The Moscow conference opens with an address by U.N. Secretary General Javier Perez de Cuellar. Soviet President Mikhail S. Gorbachev is scheduled to address its closing session.
It is the second such conference for the New York-based Global Forum; the first took place in 1988 at Oxford University. In a rare partnership, Soviet churches and the first freely elected Supreme Soviet are co-hosting the affair.
Lyons said the American Indian’s affinity with nature needs to “be transferred to the public at large.”
“Our ceremonies” have kept that perspective alive, he said. “They’re ingrained as part of life.
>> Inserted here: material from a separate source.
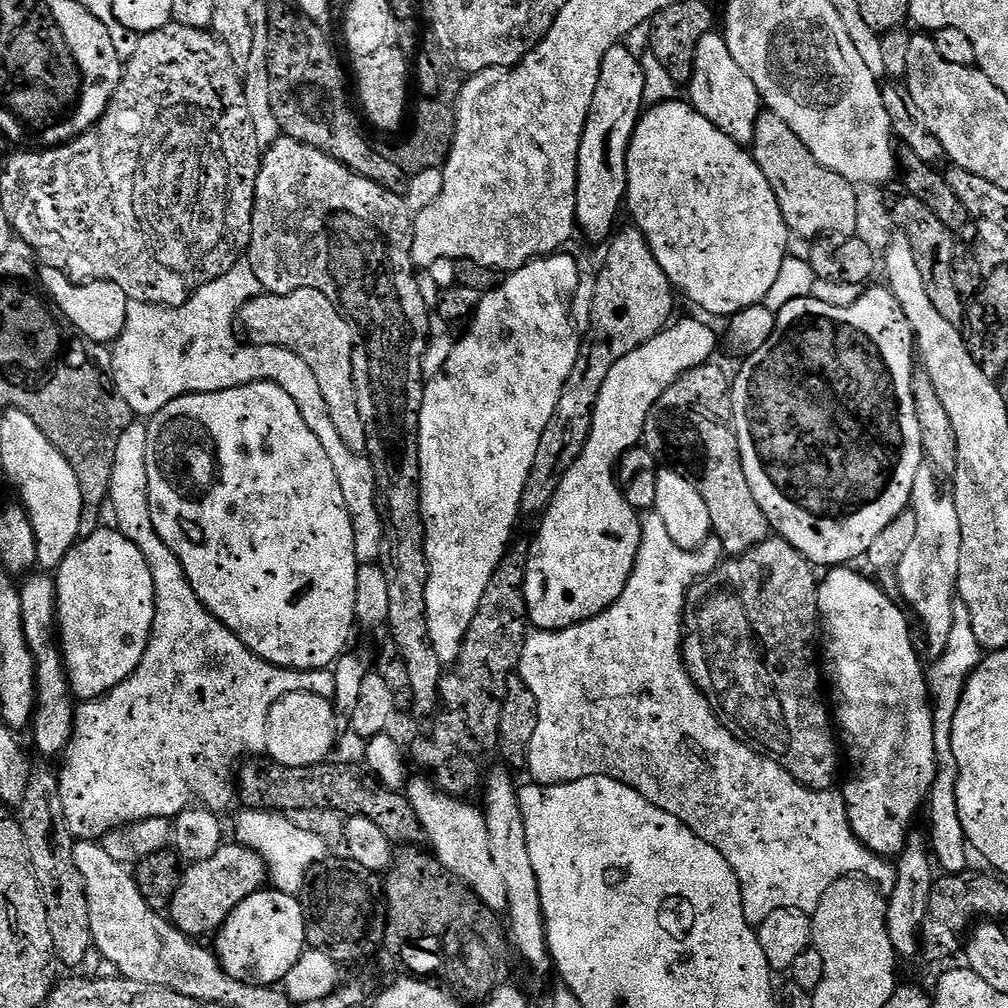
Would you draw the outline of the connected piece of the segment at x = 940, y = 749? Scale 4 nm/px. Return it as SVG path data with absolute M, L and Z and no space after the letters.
M957 627L948 640L948 650L944 657L930 668L930 703L932 705L932 717L934 718L934 730L936 731L936 782L930 793L930 808L932 804L932 844L930 840L930 852L937 861L940 860L964 860L970 853L968 836L964 833L964 827L960 821L960 811L956 801L956 783L960 777L960 767L958 758L952 749L952 727L956 721L956 715L960 709L960 700L964 697L964 686L968 683L969 676L978 667L978 657L981 655L982 648L978 643L978 637L971 627Z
We celebrate the sacredness of the Earth in a year-round cycle of ceremonies expressing respect and gratitude for it.”
Human links with it derive from “the Creator,” Lyons said. “If we go contrary to his rules for it, we’re certainly going to suffer. We don’t own the land. We borrow it from the future.
“But we are accountable for the future.”
Time itself is involved, he said. A chain saw can cut a 500-year-old tree in 10 minutes, he noted, but machines can’t make another like it grow to maturity.
“This is a taking technology without a giving side to it,” he said. “That’s what has to be adjusted. People have a voracious appetite, but they’re not exempt from the natural law or its consequences.”